Çünkü söz konusu olan, „ben“in „kendi“ hakkındaki bilgi, önyargı, önsaptama ve ezberleridir.  
 
Günümüz Türkçesinde sıkça tanık olduğumuz „kendine iyi bak“, „kendine iyi davran“ dileklerinde olduğu gibi karşımızdaki insanda iki farklı „kim“liği vurgularız örtülü bir biçimde.  
 
„Ben“ ile „kendi“nin ilişkisi ve farkındalığı, konuşmayı söktüğümüz yaşlara dek inmektedir. „Kendi“, yaşam sahnesinin acımasız saldırıları ve dayatmalarına koşut olarak bir „ben“ inşa etmeye koyulur hemencecik. Ve bu „ben“in sürekli olarak bakımını yaparak onu büyütmeye çalışan „kendi“, gitgide açılan makasın zaman içerisinde oluşan açısının ayırdından uzaklaşır ve bu „ikilik“ (düalite) içerisinde bir varoluş diyalektiğinde varlığını sürdürmeye çalışır.  
 
Bunu en kapsamlı ve derinlikli olarak İsviçreli psikiyatrist Carl Gustav Jung’un(*) kendisinin temellerini attığı „analitik psikoloji“ alanında görebilmekteyiz. 1914-1930 arasında kaleme aldığı „Das Rote Buch“ (Kırmızı Kitap), vasiyeti üzerine ölümünden tam elli yıl sonra yayımlanabilmiştir.
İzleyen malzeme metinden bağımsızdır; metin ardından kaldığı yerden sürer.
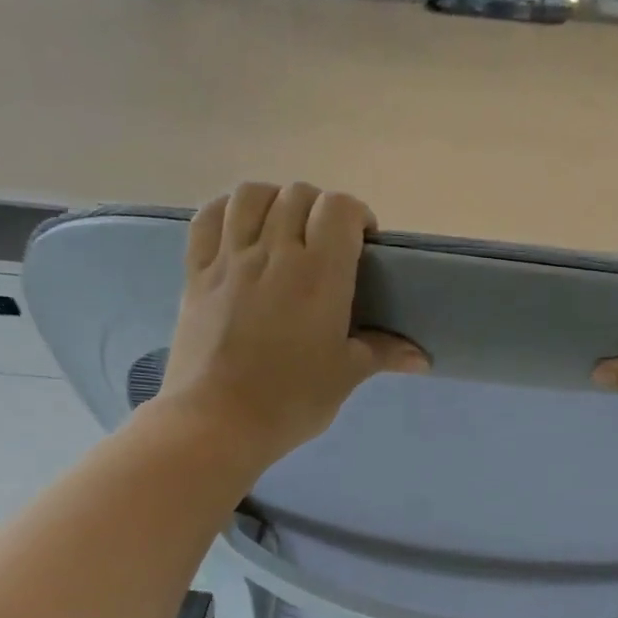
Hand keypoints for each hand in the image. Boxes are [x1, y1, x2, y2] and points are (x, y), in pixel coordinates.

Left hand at [151, 183, 426, 470]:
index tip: (363, 242)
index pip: (339, 208)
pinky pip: (207, 218)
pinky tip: (239, 229)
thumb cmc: (291, 400)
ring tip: (283, 228)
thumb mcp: (346, 375)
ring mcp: (229, 259)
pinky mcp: (196, 273)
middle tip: (327, 243)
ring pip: (251, 195)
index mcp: (319, 274)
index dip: (356, 215)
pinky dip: (227, 211)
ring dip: (275, 200)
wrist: (217, 422)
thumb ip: (383, 353)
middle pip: (298, 195)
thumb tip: (421, 358)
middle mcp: (274, 252)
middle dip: (320, 209)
Duygu, düşünce, algı ve anımsamaların bilinçdışı ile çağrışımsal karmaşasına ilişkin saptamaları ve özellikle de „ben“ (Persona) ve „gölge“ (Schattenseite) kavramlarıyla açıklamaya çalıştığı „ben-kendi“ diyalektiği, güncelliğini yitirmeyen, insanı ve varoluşunu anlamayı deneyen çok önemli bir kaynakçadır.  
 
Günümüzün „geçmiş bilinci yoksunluğu“ ile „belirsiz gelecek kaygısı“ içerisinde sıkışarak hızla yoksullaşan dünya insanının „ben-kendi“ diyalektiğinin ayırdına varabilmesi büyük bir lüks gibi görünmektedir.  
 
Oysa „kendi“sinin ve giderek de „kendileri“nin farkına varabilecek „ben“ ve „benler“in dünyanın altını üstüne getirebilecek dev bir güç olduklarının ayırdına varabilmesi küresel bir devrim olacaktır.  
 
Bugünün dünya momentine odaklandığımızda sıfıra yakın bir olasılık olarak değerlendirilse de olanaksız değildir.  
 
Varlığın özü matematiktir. „Olasılıklar“ da matematiğin ve istatistiğin en vazgeçilmezlerindendir.  
 
Yaşamın ve evrensel varoluşun nasıl bir olasılığın sonucu gerçekleştiğini bize kim söyleyebilir?  
 
„Ben“ini yok edebilecek „küresel bir insan“ umut ve özlemiyle.